[isabelle] Gcd and algebraic structures



Dear all,

I would like to formalise some linear algebra structures, such as principal
ideal rings, principal ideal domains, unique factorization domains and so
on.

As part of those structures, there exist some basic operations over rings
such as gcd and div, which are already implemented in the Isabelle library.
For instance, there is a class gcd in the library which has been
instantiated by int and nat:

class gcd = zero + one + dvd +
  fixes gcd :: "'a => 'a => 'a"
    and lcm :: "'a => 'a => 'a"

begin



Nevertheless, this class seems to me somehow strange, because it doesn’t
fix any property about gcd and lcm, so it could be instantiated by almost
anything.

Moreover, the notion of greatest common divisor can be properly defined in
commutative rings, and also in principal ideal rings, although in general
there need not exist just one for every pair of elements.
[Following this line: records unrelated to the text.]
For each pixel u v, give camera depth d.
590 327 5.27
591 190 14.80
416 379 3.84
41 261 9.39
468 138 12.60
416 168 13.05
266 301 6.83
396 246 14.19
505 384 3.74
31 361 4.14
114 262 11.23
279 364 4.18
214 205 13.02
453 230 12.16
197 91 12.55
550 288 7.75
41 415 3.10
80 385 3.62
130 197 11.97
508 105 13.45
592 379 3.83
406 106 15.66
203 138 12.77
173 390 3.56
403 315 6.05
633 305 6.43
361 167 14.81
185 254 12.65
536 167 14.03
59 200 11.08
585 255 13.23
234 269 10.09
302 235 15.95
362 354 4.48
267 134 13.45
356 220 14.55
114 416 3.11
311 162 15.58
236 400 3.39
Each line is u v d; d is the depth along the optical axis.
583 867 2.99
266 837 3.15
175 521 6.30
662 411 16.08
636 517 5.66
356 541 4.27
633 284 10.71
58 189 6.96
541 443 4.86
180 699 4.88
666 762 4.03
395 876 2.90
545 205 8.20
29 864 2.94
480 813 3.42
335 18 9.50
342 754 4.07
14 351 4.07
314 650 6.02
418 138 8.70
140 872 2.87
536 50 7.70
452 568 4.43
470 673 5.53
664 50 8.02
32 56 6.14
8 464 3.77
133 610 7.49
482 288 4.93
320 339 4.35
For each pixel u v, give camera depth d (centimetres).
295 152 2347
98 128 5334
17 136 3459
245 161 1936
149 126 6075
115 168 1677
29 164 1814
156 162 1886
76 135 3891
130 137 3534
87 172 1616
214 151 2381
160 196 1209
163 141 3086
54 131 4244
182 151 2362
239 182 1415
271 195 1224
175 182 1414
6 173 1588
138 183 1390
My doubt is how to include that concept in the principal ideal ring class
that I’m formalising.

I think that there are (at least) three options:

1.- “Forget” the gcd class that exists in the library and define gcd inside
my class:

class pir = comm_ring_1 + assumes all_ideal_is_principal: "∀I. ideal I ⟶
principal_ideal I"

begin

definition "gcd_pir a b = ....."

end

2.- Define a class called “pir_gcd”, extending gcd and assuming what gcd
must satisfy.

class pir_gcd = comm_ring_1 + gcd + assumes all_ideal_is_principal: "∀I.
ideal I ⟶ principal_ideal I"  and "∀a b. gcd a b = ..." and "∀a b. lcm a b
= ..."

3.- Option 1 + interpretations/sublocales.

class pir = comm_ring_1 + assumes all_ideal_is_principal: "∀I. ideal I ⟶
principal_ideal I"

begin

definition "gcd_pir a b = ....."

definition "lcm_pir a b = ....."

interpretation gcd "0::'a" 1 "times::'a=>'a=>'a" "gcd_pir" "lcm_pir" .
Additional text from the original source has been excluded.